■ TASK INSTRUCTIONS ■
Keep each entry exactly as written when you repeat it, and skip the images.
*** Block opens ***
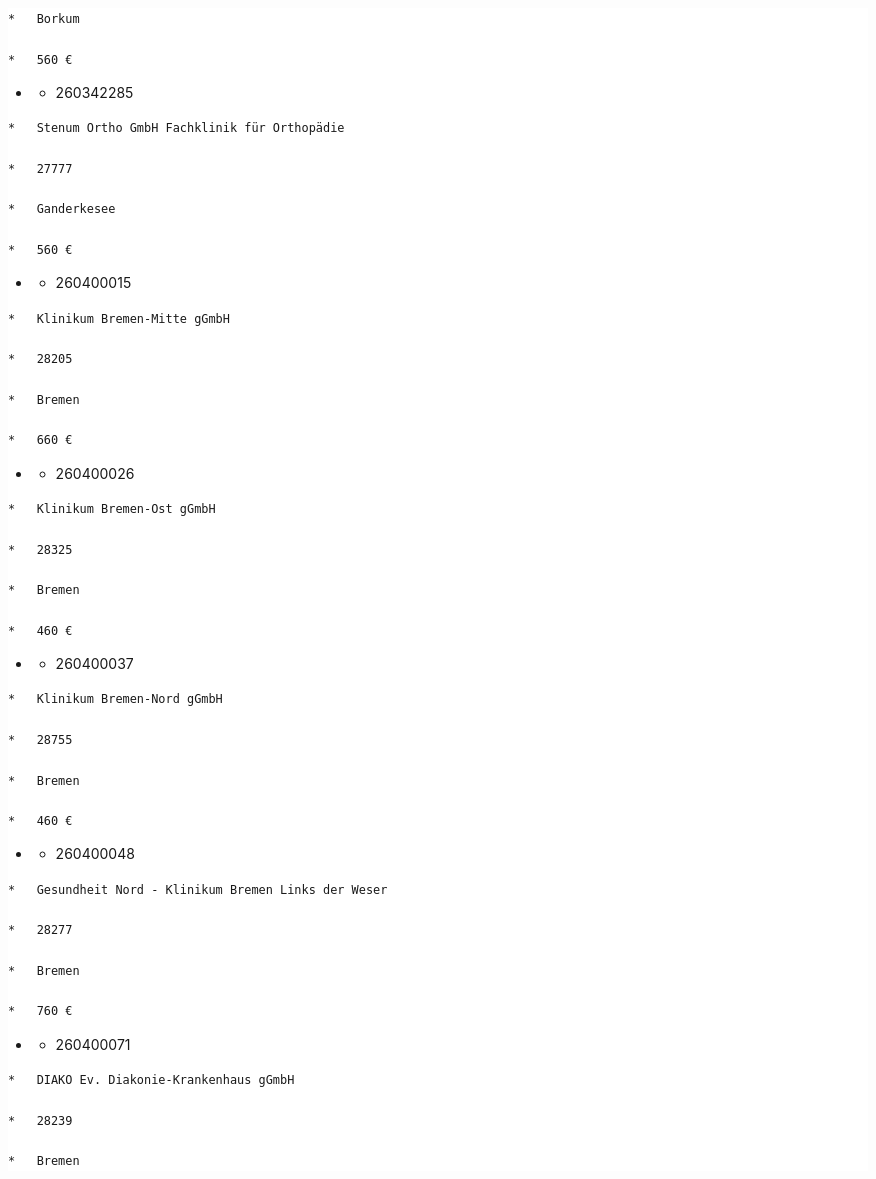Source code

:     *   Borkum

    *   560 €


*    *   260342285

    *   Stenum Ortho GmbH Fachklinik für Orthopädie

    *   27777

    *   Ganderkesee

    *   560 €


*    *   260400015

    *   Klinikum Bremen-Mitte gGmbH

    *   28205

    *   Bremen

    *   660 €


*    *   260400026

    *   Klinikum Bremen-Ost gGmbH

    *   28325

    *   Bremen

    *   460 €


*    *   260400037

    *   Klinikum Bremen-Nord gGmbH

    *   28755

    *   Bremen

    *   460 €


*    *   260400048

    *   Gesundheit Nord - Klinikum Bremen Links der Weser

    *   28277

    *   Bremen

    *   760 €


*    *   260400071

    *   DIAKO Ev. Diakonie-Krankenhaus gGmbH

    *   28239

    *   Bremen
*** Block closes ***
■ TASK SOLUTION ■
Source code

:     *   Borkum

    *   560 €


*    *   260342285

    *   Stenum Ortho GmbH Fachklinik für Orthopädie

    *   27777

    *   Ganderkesee

    *   560 €


*    *   260400015

    *   Klinikum Bremen-Mitte gGmbH

    *   28205

    *   Bremen

    *   660 €


*    *   260400026

    *   Klinikum Bremen-Ost gGmbH

    *   28325

    *   Bremen

    *   460 €


*    *   260400037

    *   Klinikum Bremen-Nord gGmbH

    *   28755

    *   Bremen

    *   460 €


*    *   260400048

    *   Gesundheit Nord - Klinikum Bremen Links der Weser

    *   28277

    *   Bremen

    *   760 €


*    *   260400071

    *   DIAKO Ev. Diakonie-Krankenhaus gGmbH

    *   28239

    *   Bremen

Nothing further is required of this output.